In this interesting and suggestive essay, dedicated to Mr. Hartland, the founder and President of the Swiss Folk-Lore Society expounds the purport and scope of our study. His standpoint is, in the main, that of most English folklorists: the "folk" whose "lore" is to be studied comprises the backward, unprogressive elements of the people who have reached a high stage of culture; in contradistinction to culture-lore (Kulturgeschichte), which lays stress upon the individualistic dynamic forces of society, folklore is concerned with its communal static elements; the two studies have, however, much in common, and many subjects can only be adequately treated from the varying standpoints of both.

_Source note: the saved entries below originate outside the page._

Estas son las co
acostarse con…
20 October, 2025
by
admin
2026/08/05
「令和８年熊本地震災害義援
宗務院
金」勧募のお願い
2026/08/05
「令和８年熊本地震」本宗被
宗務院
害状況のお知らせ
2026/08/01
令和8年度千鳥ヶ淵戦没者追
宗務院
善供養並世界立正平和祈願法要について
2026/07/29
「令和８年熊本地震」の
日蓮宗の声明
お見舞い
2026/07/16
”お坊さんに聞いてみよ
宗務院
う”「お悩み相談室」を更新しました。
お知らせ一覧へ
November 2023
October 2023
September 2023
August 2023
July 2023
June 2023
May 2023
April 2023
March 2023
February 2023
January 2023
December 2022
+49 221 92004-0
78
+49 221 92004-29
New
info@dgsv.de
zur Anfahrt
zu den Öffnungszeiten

Folklore may seek to determine the specific characteristics of a people, or to trace the formation and development of belief and fancy as they manifest themselves in practice and myth; hence two main divisions of the study, racial and general folklore as they may be termed, the one concerned with the enumeration and description of specific groups of phenomena, the other with the exposition and interpretation of the principles deducible from the comparison of many such groups. These two sections of folklore study must receive simultaneous and equal attention, though it should never be forgotten that the synthesis of general folklore can only be securely based on the exhaustive and accurate analysis of racial folklore; before we can explain and interpret we must know.

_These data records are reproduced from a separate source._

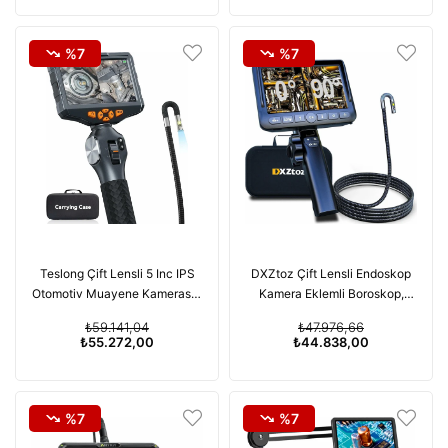
%7
%7
Teslong Çift Lensli 5 Inc IPS
DXZtoz Çift Lensli Endoskop
Otomotiv Muayene Kamerası -
Kamera Eklemli Boroskop,
1.5m Kablo
0.33 Inc - 1.5m Kablo
₺59.141,04
₺47.976,66
₺55.272,00
₺44.838,00
%7
%7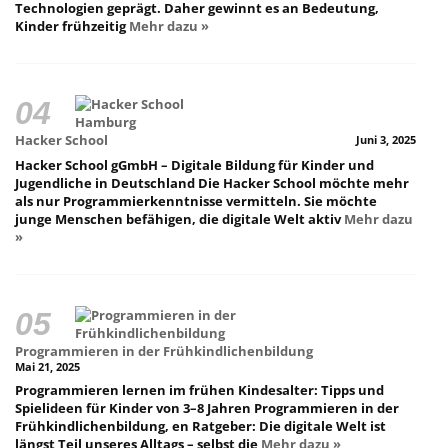
Technologien geprägt. Daher gewinnt es an Bedeutung,
Kinder frühzeitig
Mehr dazu »
Hacker School
Juni 3, 2025
Hacker School gGmbH – Digitale Bildung für Kinder und
Jugendliche in Deutschland Die Hacker School möchte mehr
als nur Programmierkenntnisse vermitteln. Sie möchte
junge Menschen befähigen, die digitale Welt aktiv
Mehr dazu
»
Programmieren in der Frühkindlichenbildung
Mai 21, 2025
Programmieren lernen im frühen Kindesalter: Tipps und
Spielideen für Kinder von 3–8 Jahren Programmieren in der
Frühkindlichenbildung, en Ratgeber: Die digitale Welt ist
längst Teil unseres Alltags – selbst die
Mehr dazu »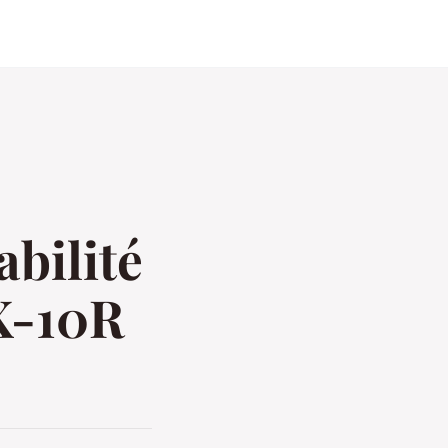
bilité
X-10R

With these considerations, illustrated as they are by pertinent concrete examples and by illuminating analogies drawn from other branches of study, we English folklorists are not likely to quarrel. In the brief survey of the chief problems of folklore and in the indication of the solutions which he favours, the author seems to me to lay too great stress upon similarities and upon their explanation by direct transmission. I miss a clearer recognition of the view that transmitted influence is only effective where lending and borrowing cultures stand on much the same level, so that successful transmission is less the cause of similarity between two bodies of folklore than a proof of their essential identity.[1]

  1. [What does Mr. Nutt say to the case of the West Indian negroes, ante, p. 87?—Ed.]